Identify each line in the records below that contains the word "with", and copy it.

§ PROVIDED RECORDS
· · · · ·

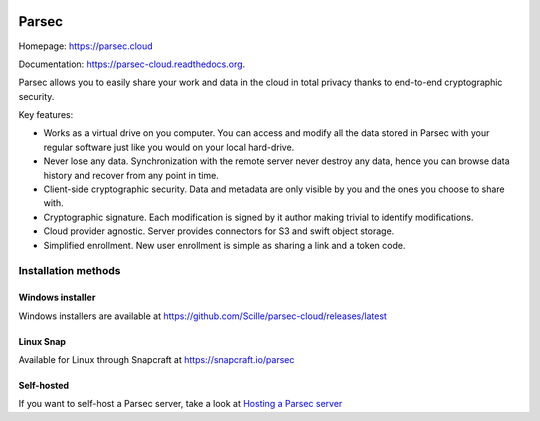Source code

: .. image:: docs/parsec_doc_logo.png
    :align: center


======
Parsec
======

.. image:: https://github.com/Scille/parsec-cloud/actions/workflows/ci.yml/badge.svg
    :target: https://github.com/Scille/parsec-cloud/actions/workflows/ci.yml
    :alt: Continuous Integration

.. image:: https://github.com/Scille/parsec-cloud/actions/workflows/package-server.yml/badge.svg
    :target: https://github.com/Scille/parsec-cloud/actions/workflows/package-server.yml
    :alt: Latest Server Packaging CI

.. image:: https://github.com/Scille/parsec-cloud/actions/workflows/package-client.yml/badge.svg
    :target: https://github.com/Scille/parsec-cloud/actions/workflows/package-client.yml
    :alt: Latest App Packaging CI

.. image:: https://img.shields.io/pypi/v/parsec-cloud.svg
    :target: https://pypi.python.org/pypi/parsec-cloud
    :alt: Pypi Status

.. image:: https://readthedocs.org/projects/parsec-cloud/badge/?version=latest
    :target: http://parsec-cloud.readthedocs.io/en/latest/?badge=latest
    :alt: Documentation Status

.. image:: https://img.shields.io/badge/code%20style-ruff-D7FF64
  :target: https://github.com/charliermarsh/ruff
  :alt: Code style: ruff

Homepage: https://parsec.cloud

Documentation: https://parsec-cloud.readthedocs.org.

Parsec allows you to easily share your work and data in the cloud in total
privacy thanks to end-to-end cryptographic security.


.. image:: docs/parsec_snapshot.png
    :align: center


Key features:

- Works as a virtual drive on you computer. You can access and modify all the data
  stored in Parsec with your regular software just like you would on your local
  hard-drive.
- Never lose any data. Synchronization with the remote server never destroy any
  data, hence you can browse data history and recover from any point in time.
- Client-side cryptographic security. Data and metadata are only visible by you
  and the ones you choose to share with.
- Cryptographic signature. Each modification is signed by it author making trivial
  to identify modifications.
- Cloud provider agnostic. Server provides connectors for S3 and swift object storage.
- Simplified enrollment. New user enrollment is simple as sharing a link and a token code.


Installation methods
====================

Windows installer
-----------------
Windows installers are available at https://github.com/Scille/parsec-cloud/releases/latest

Linux Snap
----------
Available for Linux through Snapcraft at https://snapcraft.io/parsec

Self-hosted
-----------

If you want to self-host a Parsec server, take a look at `Hosting a Parsec server <https://github.com/Scille/parsec-cloud/blob/master/docs/HOSTING.md>`_
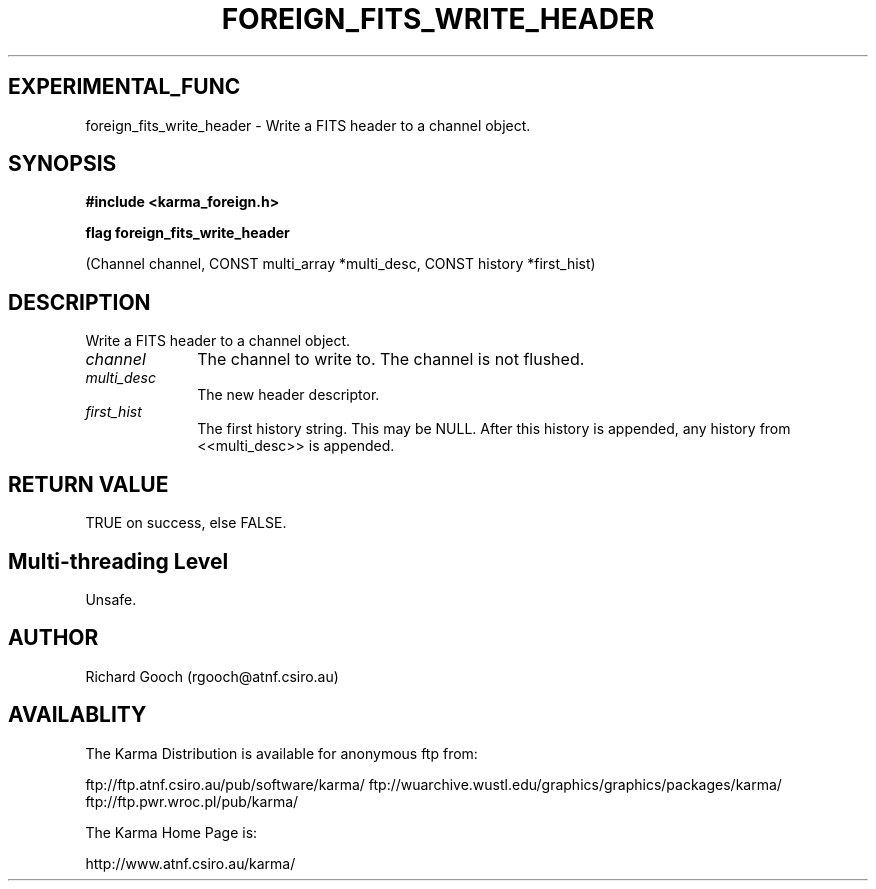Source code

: .TH FOREIGN_FITS_WRITE_HEADER 3 "24 Dec 2005" "Karma Distribution"
.SH EXPERIMENTAL_FUNC
foreign_fits_write_header \- Write a FITS header to a channel object.
.SH SYNOPSIS
.B #include <karma_foreign.h>
.sp
.B flag foreign_fits_write_header
.sp
(Channel channel,
CONST multi_array *multi_desc,
CONST history *first_hist)
.SH DESCRIPTION
Write a FITS header to a channel object.
.IP \fIchannel\fP 1i
The channel to write to. The channel is not flushed.
.IP \fImulti_desc\fP 1i
The new header descriptor.
.IP \fIfirst_hist\fP 1i
The first history string. This may be NULL. After this history
is appended, any history from <<multi_desc>> is appended.
.SH RETURN VALUE
TRUE on success, else FALSE.
.SH Multi-threading Level
Unsafe.
.SH AUTHOR
Richard Gooch (rgooch@atnf.csiro.au)
.SH AVAILABLITY
The Karma Distribution is available for anonymous ftp from:

ftp://ftp.atnf.csiro.au/pub/software/karma/
ftp://wuarchive.wustl.edu/graphics/graphics/packages/karma/
ftp://ftp.pwr.wroc.pl/pub/karma/

The Karma Home Page is:

http://www.atnf.csiro.au/karma/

· · · · ·

§ WRITTEN ANSWER
  stored in Parsec with your regular software just like you would on your local
- Never lose any data. Synchronization with the remote server never destroy any
  and the ones you choose to share with.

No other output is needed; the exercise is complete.